PROVIDED PASSAGE START

According to an embodiment of the present application, material constituting the adhesive layer includes a silane material or an avidin. The silane material includes a first functional group capable of reacting with the electron transport layer, and a second functional group capable of reacting with the quantum dot film layer. The first functional group includes at least one of a halogen atom, a hydroxyl group, an alkyl ether bond, an acetoxy group, a methoxy group, an amino group and an imino group. The second functional group includes at least one of a sulfhydryl group, an amino group, a carboxyl group and a methyl group. The avidin includes a third functional group capable of forming a chemical bond with the electron transport layer, and a fourth functional group capable of forming a chemical bond with the quantum dot film layer. Therefore, the above materials may react with the electron transport layer and the quantum dot film layer respectively, thereby significantly increasing the adhesion force between the quantum dot film layer and the electron transport layer, and effectively alleviating the peeling-off of the quantum dot film layer.

According to an embodiment of the present application, the avidin includes biotin and streptavidin connected to each other. The streptavidin includes a hydroxyl group and an amino group. The biotin includes a sulfur atom, a nitrogen atom and a carboxyl group. Therefore, the above functional groups or heteroatoms in the avidin may form chemical bonds with the electron transport layer and the quantum dot film layer respectively, thereby significantly increasing the adhesion force between the quantum dot film layer and the electron transport layer, and effectively alleviating the peeling-off of the quantum dot film layer.

According to an embodiment of the present application, the silane material includes trimethylchlorosilane, hexamethyldisilazane, tert-Butyldimethylsilyl chloride, triisopropoxysilane, dimethyldiacetoxysilane, di-tert-butyldichlorosilane or mercaptopropyltrimethoxysilane. As a result, the adhesive layer composed of the above materials may increase the adhesion force between the quantum dot film layer and the electron transport layer.

According to an embodiment of the present application, material constituting the electron transport layer includes at least one of zinc oxide, titanium oxide and nickel oxide. As a result, the above materials may result in good electron transport performances of the electron transport layer.

According to an embodiment of the present application, the quantum dot light-emitting device further includes a hole transport layer arranged on one side of the quantum dot film layer, away from the adhesive layer; a hole injection layer arranged on one side of the hole transport layer, away from the quantum dot film layer; and an anode arranged on one side of the hole injection layer, away from the hole transport layer. As a result, the service performances of the quantum dot light-emitting device may be further improved.

In another aspect of the present application, the present application provides a method for manufacturing a quantum dot light-emitting device. According to an embodiment of the present application, the method includes: forming a cathode on a substrate; forming an electron transport layer on one side of the cathode, away from the substrate, wherein the electron transport layer includes a plurality of pixel regions; and forming an adhesive layer and a quantum dot film layer, wherein the adhesive layer is arranged on one side of the electron transport layer, away from the cathode. Both the quantum dot film layer and the adhesive layer are located in the pixel regions. The adhesive layer is respectively connected to the electron transport layer and the quantum dot film layer through at least one of chemical bonding and physical entanglement. Therefore, the method has advantages of simple operation and high production yield. In addition, the adhesive layer in the resulting quantum dot light-emitting device is capable of significantly increasing the adhesion force between the quantum dot film layer and the electron transport layer, and may effectively alleviate the problem of the quantum dot film layer peeling off during the preparation process, so that the quantum dot light-emitting device is provided with good display effect.

PROVIDED PASSAGE END
DATASET EXTRACT START

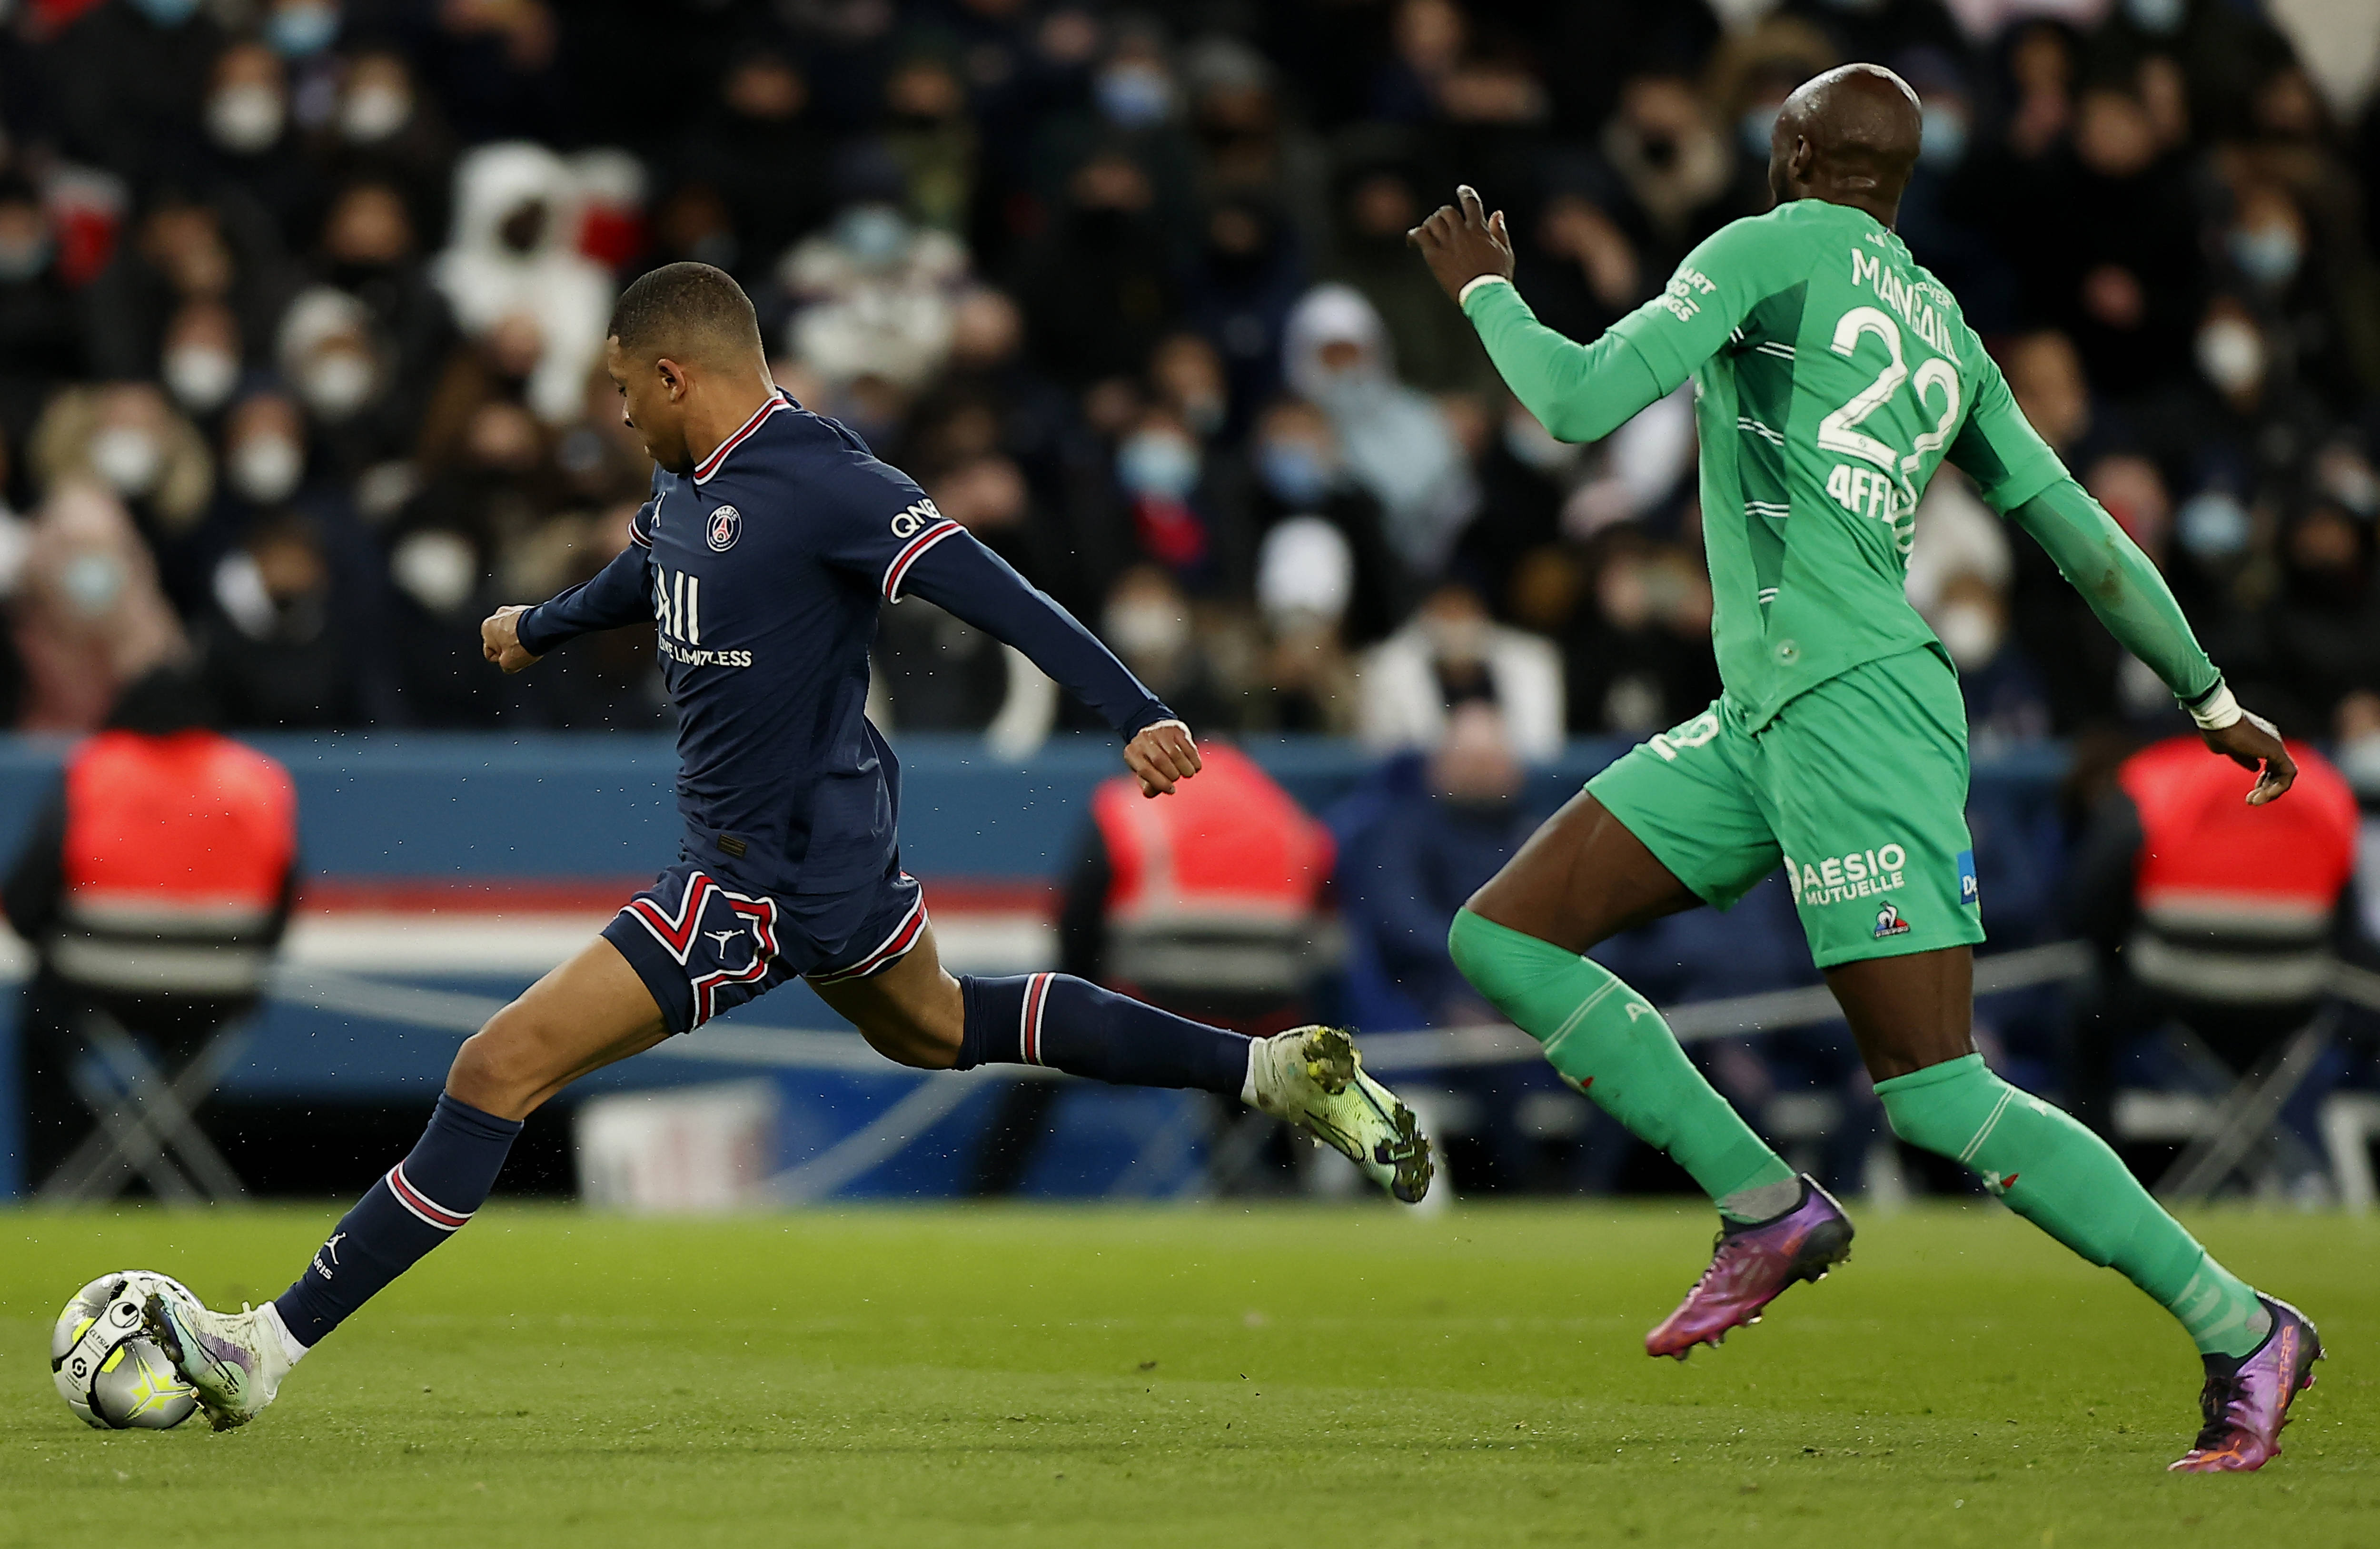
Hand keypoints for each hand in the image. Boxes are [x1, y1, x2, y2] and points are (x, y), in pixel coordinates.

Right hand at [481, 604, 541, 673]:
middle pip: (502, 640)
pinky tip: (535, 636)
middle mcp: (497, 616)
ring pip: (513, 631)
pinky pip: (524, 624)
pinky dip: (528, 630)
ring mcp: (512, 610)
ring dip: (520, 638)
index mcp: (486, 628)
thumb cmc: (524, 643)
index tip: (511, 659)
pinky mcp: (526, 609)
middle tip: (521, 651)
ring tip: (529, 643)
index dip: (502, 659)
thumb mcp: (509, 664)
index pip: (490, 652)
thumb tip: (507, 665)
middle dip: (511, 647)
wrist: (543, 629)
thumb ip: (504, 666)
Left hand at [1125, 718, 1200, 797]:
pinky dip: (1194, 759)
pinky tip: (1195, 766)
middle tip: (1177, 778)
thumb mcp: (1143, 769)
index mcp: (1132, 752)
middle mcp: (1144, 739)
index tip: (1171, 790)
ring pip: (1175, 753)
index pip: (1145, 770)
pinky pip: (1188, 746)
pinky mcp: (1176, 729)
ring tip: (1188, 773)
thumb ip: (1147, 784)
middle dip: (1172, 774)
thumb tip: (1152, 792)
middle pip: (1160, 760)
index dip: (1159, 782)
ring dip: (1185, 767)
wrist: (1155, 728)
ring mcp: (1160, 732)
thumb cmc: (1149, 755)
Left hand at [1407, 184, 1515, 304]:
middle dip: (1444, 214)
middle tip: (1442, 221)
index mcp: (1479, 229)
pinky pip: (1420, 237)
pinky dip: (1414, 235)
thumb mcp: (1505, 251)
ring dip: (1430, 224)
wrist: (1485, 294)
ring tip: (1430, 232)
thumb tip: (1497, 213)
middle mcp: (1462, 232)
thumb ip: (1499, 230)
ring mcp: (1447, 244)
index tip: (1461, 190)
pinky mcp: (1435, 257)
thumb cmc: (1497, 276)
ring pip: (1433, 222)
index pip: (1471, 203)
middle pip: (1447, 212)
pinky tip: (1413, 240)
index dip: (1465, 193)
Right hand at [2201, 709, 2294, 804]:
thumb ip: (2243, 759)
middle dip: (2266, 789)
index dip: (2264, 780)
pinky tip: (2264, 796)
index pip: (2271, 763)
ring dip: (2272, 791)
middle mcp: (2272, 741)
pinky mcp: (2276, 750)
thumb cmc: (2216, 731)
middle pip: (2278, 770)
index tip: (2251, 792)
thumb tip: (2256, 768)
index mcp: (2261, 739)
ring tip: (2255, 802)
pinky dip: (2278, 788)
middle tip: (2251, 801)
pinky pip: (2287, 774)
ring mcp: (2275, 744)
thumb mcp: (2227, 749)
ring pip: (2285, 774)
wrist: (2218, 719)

DATASET EXTRACT END
DATASET EXTRACT START

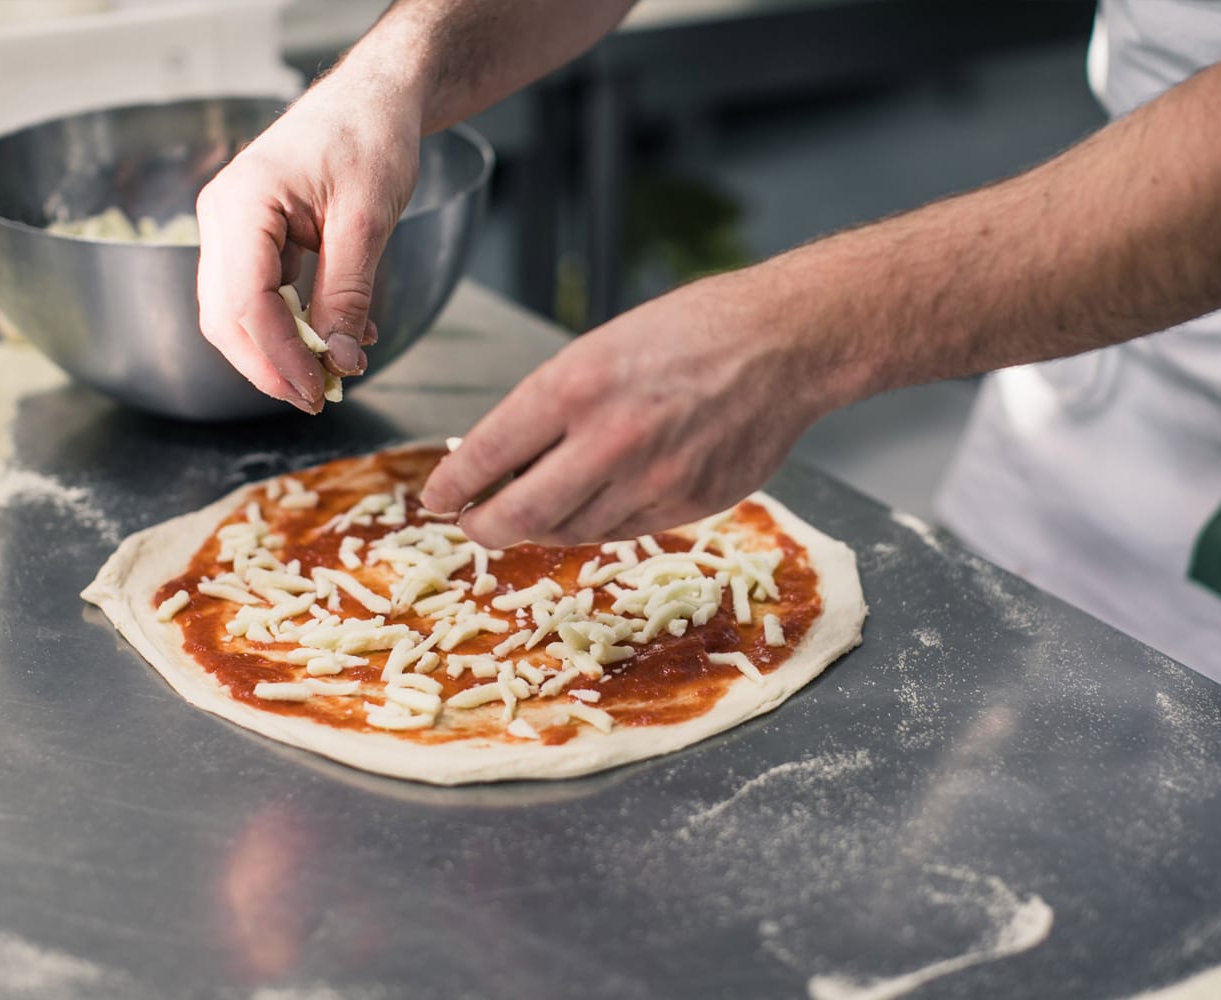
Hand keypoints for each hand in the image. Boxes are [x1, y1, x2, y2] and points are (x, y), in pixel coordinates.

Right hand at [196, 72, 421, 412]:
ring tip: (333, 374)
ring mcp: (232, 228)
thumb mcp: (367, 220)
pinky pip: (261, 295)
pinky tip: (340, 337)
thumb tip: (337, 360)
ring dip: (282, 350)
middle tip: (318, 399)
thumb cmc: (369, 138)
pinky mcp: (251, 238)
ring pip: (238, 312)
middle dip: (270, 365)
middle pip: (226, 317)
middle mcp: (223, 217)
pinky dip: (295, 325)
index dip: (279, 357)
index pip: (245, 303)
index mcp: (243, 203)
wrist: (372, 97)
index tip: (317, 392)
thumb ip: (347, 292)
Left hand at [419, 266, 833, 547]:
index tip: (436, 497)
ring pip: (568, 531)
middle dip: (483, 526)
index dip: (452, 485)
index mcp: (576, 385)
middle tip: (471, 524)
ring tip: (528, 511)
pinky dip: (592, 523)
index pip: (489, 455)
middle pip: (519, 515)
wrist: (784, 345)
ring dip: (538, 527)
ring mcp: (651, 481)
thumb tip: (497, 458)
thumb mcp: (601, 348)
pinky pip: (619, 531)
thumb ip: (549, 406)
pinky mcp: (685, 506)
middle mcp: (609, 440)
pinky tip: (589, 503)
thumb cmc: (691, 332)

DATASET EXTRACT END
DATASET EXTRACT START

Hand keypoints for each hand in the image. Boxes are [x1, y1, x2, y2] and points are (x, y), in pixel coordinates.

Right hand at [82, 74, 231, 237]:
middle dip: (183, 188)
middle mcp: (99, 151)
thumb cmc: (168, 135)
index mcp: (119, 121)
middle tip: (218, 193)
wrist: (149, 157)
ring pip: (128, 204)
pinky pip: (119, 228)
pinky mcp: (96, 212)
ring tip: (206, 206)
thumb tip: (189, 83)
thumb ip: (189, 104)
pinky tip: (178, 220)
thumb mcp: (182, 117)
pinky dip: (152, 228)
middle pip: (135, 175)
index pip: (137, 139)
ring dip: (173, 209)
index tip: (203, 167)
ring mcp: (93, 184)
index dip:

DATASET EXTRACT END

▶ **PROBLEMS TO SOLVE**
a) Answer these questions using the passage on the quantum dot light-emitting device:
(i) Which two components of the avidin are connected to each other?
(ii) What materials can make up the electron transport layer?
(iii) In the manufacturing method, what is formed on the substrate?
b) Could you continue the passage on the quantum dot light-emitting device from the point where it stops?
You won't need the material for any of this.

▶ **ANSWERS BELOW**
a)
(i) Biotin and streptavidin.
(ii) At least one of zinc oxide, titanium oxide and nickel oxide.
(iii) A cathode.

b)
According to an embodiment of the present application, the adhesive layer and the quantum dot film layer are formed by the following steps: forming a mask layer on one side of the electron transport layer away from the cathode and in regions other than the pixel regions; forming an adhesive material layer by soaking or spin-coating, wherein the adhesive layer covers the mask layer and the electron transport layer; spin-coating of the quantum dot material on one side of the adhesive material layer, away from the electron transport layer, and peeling off the mask layer to obtain the adhesive layer and the quantum dot film layer. As a result, the adhesive layer and the quantum dot film layer may be easily formed by such a simple method.

According to an embodiment of the present application, when forming the adhesive material layer, the time of soaking or the standing time of spin-coating is independently 5-60 min. As a result, the adhesive may fully react with the material constituting the electron transport layer, resulting an increased bonding strength between the adhesive layer and the electron transport layer.

According to an embodiment of the present application, the rotational rate of the spin-coating is 500-3000 rpm. Therefore, by setting the rotational rate of the spin-coating within the above range, the adhesive material not connected to the electron transport layer may be removed.

According to an embodiment of the present application, forming the adhesive material layer further includes an annealing treatment. The temperature of the annealing treatment is 50-300° C. The time of the annealing treatment is 5-20 min. As a result, the solvent in the adhesive layer may be removed and the molecules of the adhesive may be rearranged to a lower energy state.

According to an embodiment of the present application, the concentration of the solution for forming the adhesive layer is 10-100 mg/ml. As a result, sufficient adhesive may be ensured to react with the electron transport layer.

According to an embodiment of the present application, when forming the quantum dot film layer, the standing time of the spin-coating is 5-60 min. As a result, the quantum dot material may fully react with the adhesive material, and the bonding strength between the adhesive layer and the quantum dot film layer is enhanced, so as to provide a greater adhesion force between the quantum dot film layer and the electron transport layer.

According to an embodiment of the present application, forming the mask layer includes: spin-coating of photoresist on the whole surface of the electron transport layer, and prebaking the photoresist; exposing and developing the photoresist, removing part of the photoresist in the pixel regions, and performing annealing treatment to part of the photoresist in regions other than the pixel regions, to obtain the mask layer. As a result, it may facilitate subsequent preparation of the adhesive layer and the quantum dot film layer.

According to an embodiment of the present application, the pre-baking temperature is 60-150° C. The pre-baking time is 30-300 s. As a result, the photoresist may be pre-solidified, which is beneficial to subsequent exposure and development.

In another aspect of the present application, the present application provides a display device. According to an embodiment of the present application, the display device includes a housing and the above-mentioned quantum dot light-emitting device. The housing includes a front frame and a back panel, and the front frame and the back panel form an accommodation space. The quantum dot light-emitting device is located inside the accommodation space, and a light-emitting side of the quantum dot light-emitting device is arranged away from the back panel. Therefore, the display device has all the merits and advantages of the quantum dot light-emitting device described above, which will not be described in detail here. Generally, the display device has good display effect and higher resolution.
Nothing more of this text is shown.